[Material shown Boundary: Start]

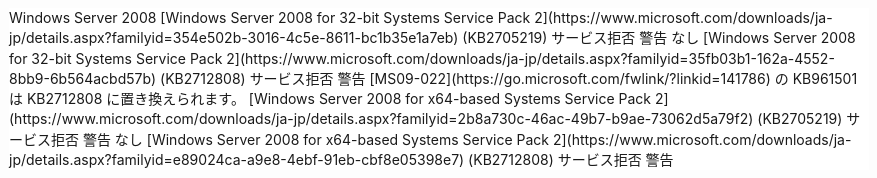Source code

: <tr>
<th colspan="4">
Windows Server 2008
</th>
</tr>
<tr>
<td style="border:1px solid black;">
[Windows Server 2008 for 32-bit Systems Service Pack 2](https://www.microsoft.com/downloads/ja-jp/details.aspx?familyid=354e502b-3016-4c5e-8611-bc1b35e1a7eb)  
(KB2705219)
</td>
<td style="border:1px solid black;">
サービス拒否
</td>
<td style="border:1px solid black;">
警告
</td>
<td style="border:1px solid black;">
なし
</td>
</tr>
<tr class="alternateRow">
<td style="border:1px solid black;">
[Windows Server 2008 for 32-bit Systems Service Pack 2](https://www.microsoft.com/downloads/ja-jp/details.aspx?familyid=35fb03b1-162a-4552-8bb9-6b564acbd57b)  
(KB2712808)
</td>
<td style="border:1px solid black;">
サービス拒否
</td>
<td style="border:1px solid black;">
警告
</td>
<td style="border:1px solid black;">
[MS09-022](https://go.microsoft.com/fwlink/?linkid=141786) の KB961501 は KB2712808 に置き換えられます。
</td>
</tr>
<tr>
<td style="border:1px solid black;">
[Windows Server 2008 for x64-based Systems Service Pack 2](https://www.microsoft.com/downloads/ja-jp/details.aspx?familyid=2b8a730c-46ac-49b7-b9ae-73062d5a79f2)  
(KB2705219)
</td>
<td style="border:1px solid black;">
サービス拒否
</td>
<td style="border:1px solid black;">
警告
</td>
<td style="border:1px solid black;">
なし
</td>
</tr>
<tr class="alternateRow">
<td style="border:1px solid black;">
[Windows Server 2008 for x64-based Systems Service Pack 2](https://www.microsoft.com/downloads/ja-jp/details.aspx?familyid=e89024ca-a9e8-4ebf-91eb-cbf8e05398e7)  
(KB2712808)
</td>
<td style="border:1px solid black;">
サービス拒否
</td>
<td style="border:1px solid black;">
警告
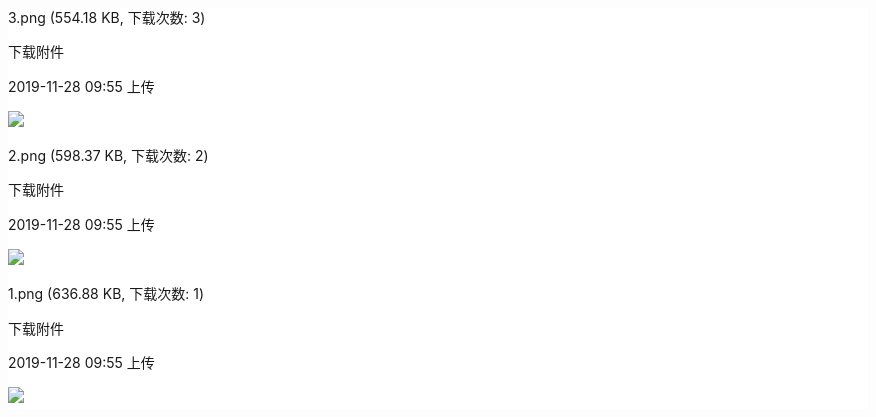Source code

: 
3.png
(554.18 KB, 下载次数: 3)




下载附件


2019-11-28 09:55 上传









<img src="https://img.saraba1st.com/forum/201911/28/095510z8j8unnj23m8miaz.png" referrerpolicy="no-referrer">









2.png
(598.37 KB, 下载次数: 2)




下载附件


2019-11-28 09:55 上传









<img src="https://img.saraba1st.com/forum/201911/28/095509oyj4yeubz242yip9.png" referrerpolicy="no-referrer">









1.png
(636.88 KB, 下载次数: 1)




下载附件


2019-11-28 09:55 上传









<img src="https://img.saraba1st.com/forum/201911/28/095508n7pyzpsb7srzdbnb.png" referrerpolicy="no-referrer">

[Material shown Boundary: End]

▶ _What is expected_:
Please pull out every line in the entries above that contains the string "referrer".

▶ _Exercise solution_:
<img src="https://img.saraba1st.com/forum/201911/28/095510z8j8unnj23m8miaz.png" referrerpolicy="no-referrer">
<img src="https://img.saraba1st.com/forum/201911/28/095509oyj4yeubz242yip9.png" referrerpolicy="no-referrer">
<img src="https://img.saraba1st.com/forum/201911/28/095508n7pyzpsb7srzdbnb.png" referrerpolicy="no-referrer">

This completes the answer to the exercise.